(Stored data entries)
____________________

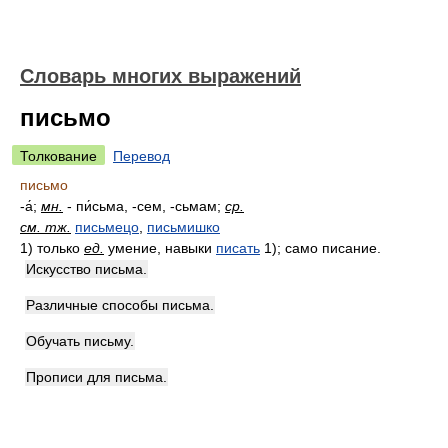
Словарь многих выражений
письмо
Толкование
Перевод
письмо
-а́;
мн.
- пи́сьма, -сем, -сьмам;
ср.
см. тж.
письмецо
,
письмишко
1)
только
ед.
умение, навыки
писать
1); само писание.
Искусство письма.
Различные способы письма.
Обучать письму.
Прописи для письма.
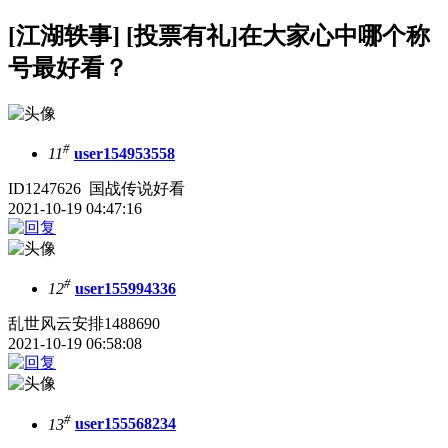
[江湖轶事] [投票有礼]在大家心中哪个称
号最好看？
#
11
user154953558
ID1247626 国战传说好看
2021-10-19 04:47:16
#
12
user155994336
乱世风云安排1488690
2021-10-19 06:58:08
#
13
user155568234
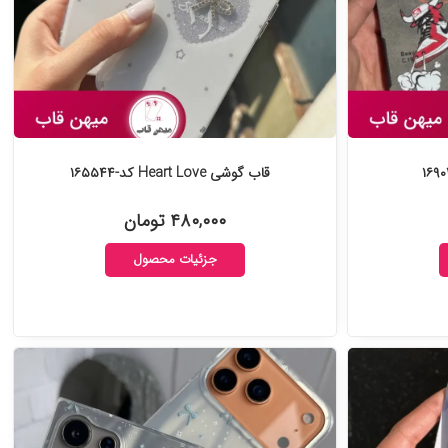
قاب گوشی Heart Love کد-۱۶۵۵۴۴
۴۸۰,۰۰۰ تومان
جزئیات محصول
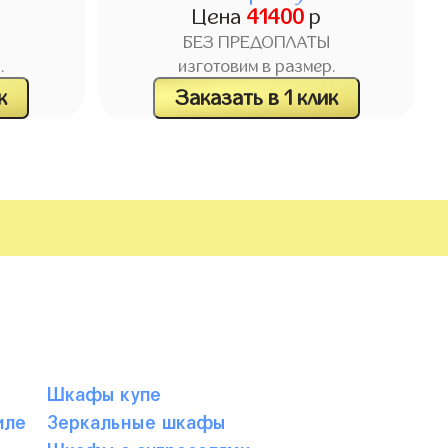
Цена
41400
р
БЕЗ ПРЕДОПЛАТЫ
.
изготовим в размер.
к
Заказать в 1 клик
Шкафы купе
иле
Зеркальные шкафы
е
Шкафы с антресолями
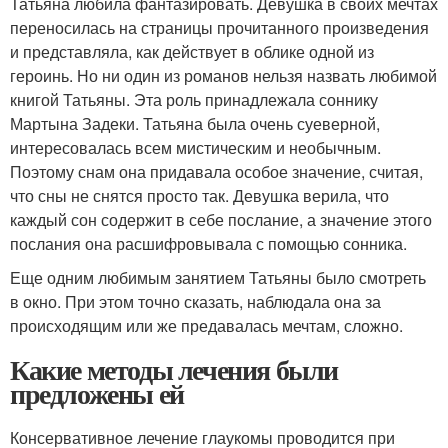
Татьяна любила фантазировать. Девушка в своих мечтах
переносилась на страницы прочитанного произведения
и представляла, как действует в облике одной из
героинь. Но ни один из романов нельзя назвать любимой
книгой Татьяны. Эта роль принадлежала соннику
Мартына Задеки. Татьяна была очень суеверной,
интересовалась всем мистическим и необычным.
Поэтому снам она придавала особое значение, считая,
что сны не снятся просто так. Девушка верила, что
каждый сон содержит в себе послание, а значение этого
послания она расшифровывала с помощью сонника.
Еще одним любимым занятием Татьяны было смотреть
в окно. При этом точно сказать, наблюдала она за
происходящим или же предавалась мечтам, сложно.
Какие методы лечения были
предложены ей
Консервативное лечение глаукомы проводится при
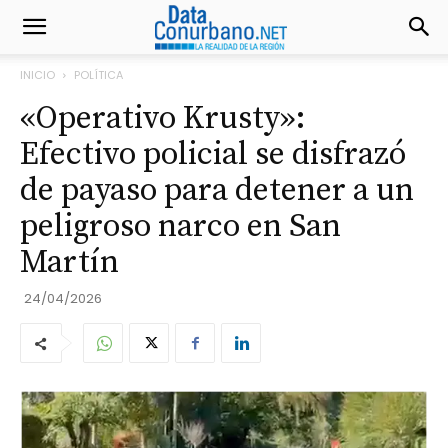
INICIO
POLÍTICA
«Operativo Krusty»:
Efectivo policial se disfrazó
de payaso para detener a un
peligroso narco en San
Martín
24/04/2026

____________________

_WORK REQUIRED_
Transcribe every line of the material above verbatim, omitting the picture placeholders.

_EXERCISE RESPONSE_
Словарь многих выражений
письмо
Толкование
Перевод
письмо
-а́;
мн.
- пи́сьма, -сем, -сьмам;
ср.
см. тж.
письмецо
,
письмишко
1)
только
ед.
умение, навыки
писать
1); само писание.
Искусство письма.
Различные способы письма.
Обучать письму.
Прописи для письма.
[江湖轶事] [投票有礼]在大家心中哪个称
号最好看？
#
11
user154953558
ID1247626 国战传说好看
2021-10-19 04:47:16
#
12
user155994336
乱世风云安排1488690
2021-10-19 06:58:08
#
13
user155568234
قاب گوشی Heart Love کد-۱۶۵۵۴۴
۴۸۰,۰۰۰ تومان
جزئیات محصول
Цена
41400
р
БЕЗ ПРЕДОПЛАТЫ
.
изготовим в размер.
к
Заказать в 1 клик
Шкафы купе
иле
Зеркальные шкафы
е
Шкафы с антресолями
Татьяна любила фантазировать. Девушка в своих мечтах
переносилась на страницы прочитанного произведения
и представляла, как действует в облике одной из
героинь. Но ни один из романов нельзя назвать любимой
книгой Татьяны. Эта роль принадлежала соннику
Мартына Задеки. Татьяна была очень суеверной,
интересовалась всем мистическим и необычным.
Поэтому снам она придавала особое значение, считая,
что сны не снятся просто так. Девушка верила, что
каждый сон содержит в себе послание, а значение этого
послания она расшифровывала с помощью сонника.
Еще одним любимым занятием Татьяны было смотреть
в окно. При этом точно сказать, наблюдала она за
происходящим или же предавалась мечтам, сложно.
Какие методы лечения были
предложены ей
Консервативное лечение глаукомы проводится при
INICIO
POLÍTICA
«Operativo Krusty»:
Efectivo policial se disfrazó
de payaso para detener a un
peligroso narco en San
Martín
24/04/2026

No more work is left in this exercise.